▶

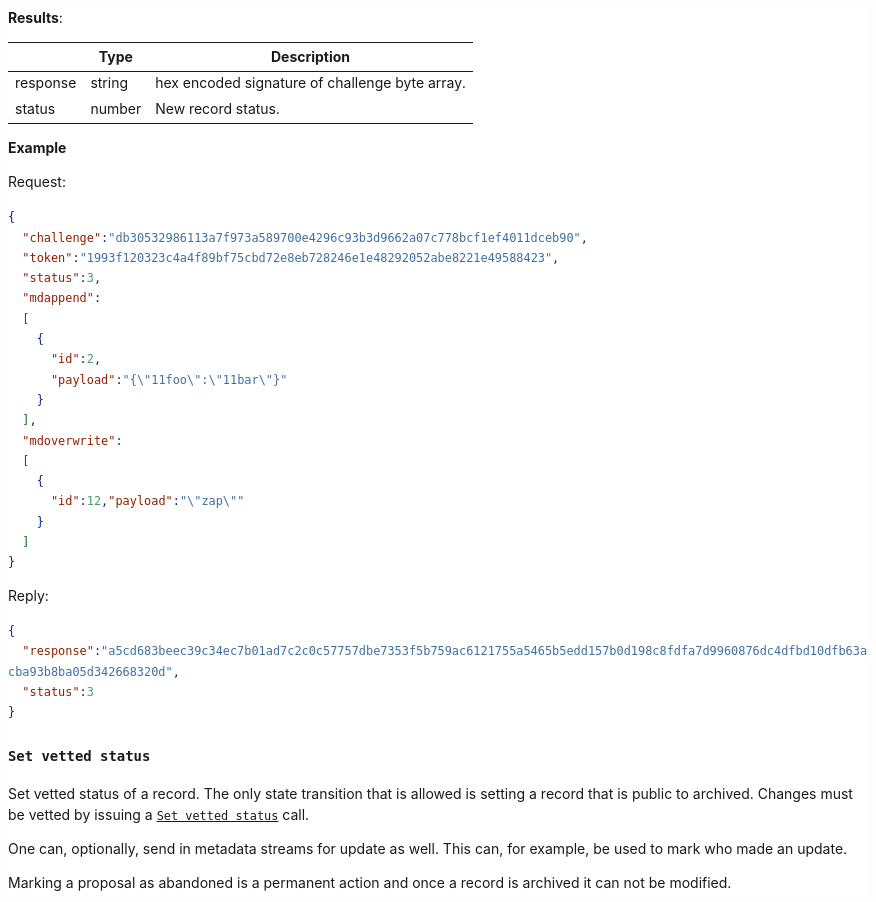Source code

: **Results**:

| | Type | Description |
|-|-|-|
| response | string | hex encoded signature of challenge byte array. |
| status | number | New record status. |

**Example**

Request:

```json
{
  "challenge":"db30532986113a7f973a589700e4296c93b3d9662a07c778bcf1ef4011dceb90",
  "token":"1993f120323c4a4f89bf75cbd72e8eb728246e1e48292052abe8221e49588423",
  "status":3,
  "mdappend":
  [
    {
      "id":2,
      "payload":"{\"11foo\":\"11bar\"}"
    }
  ],
  "mdoverwrite":
  [
    {
      "id":12,"payload":"\"zap\""
    }
  ]
}
```

Reply:

```json
{
  "response":"a5cd683beec39c34ec7b01ad7c2c0c57757dbe7353f5b759ac6121755a5465b5edd157b0d198c8fdfa7d9960876dc4dfbd10dfb63acba93b8ba05d342668320d",
  "status":3
}
```

### `Set vetted status`

Set vetted status of a record.  The only state transition that is allowed is 
setting a record that is public to archived.  Changes must be vetted by
issuing a [`Set vetted status`](#set-vetted-status) call.

One can, optionally, send in metadata streams for update as well.  This can,
for example, be used to mark who made an update.

Marking a proposal as abandoned is a permanent action and once a record is
archived it can not be modified.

◀

◆ Task item: Above are the records. Copy every line in them holding "response".

◆ Answer area:
| response | string | hex encoded signature of challenge byte array. |
  "response":"a5cd683beec39c34ec7b01ad7c2c0c57757dbe7353f5b759ac6121755a5465b5edd157b0d198c8fdfa7d9960876dc4dfbd10dfb63acba93b8ba05d342668320d",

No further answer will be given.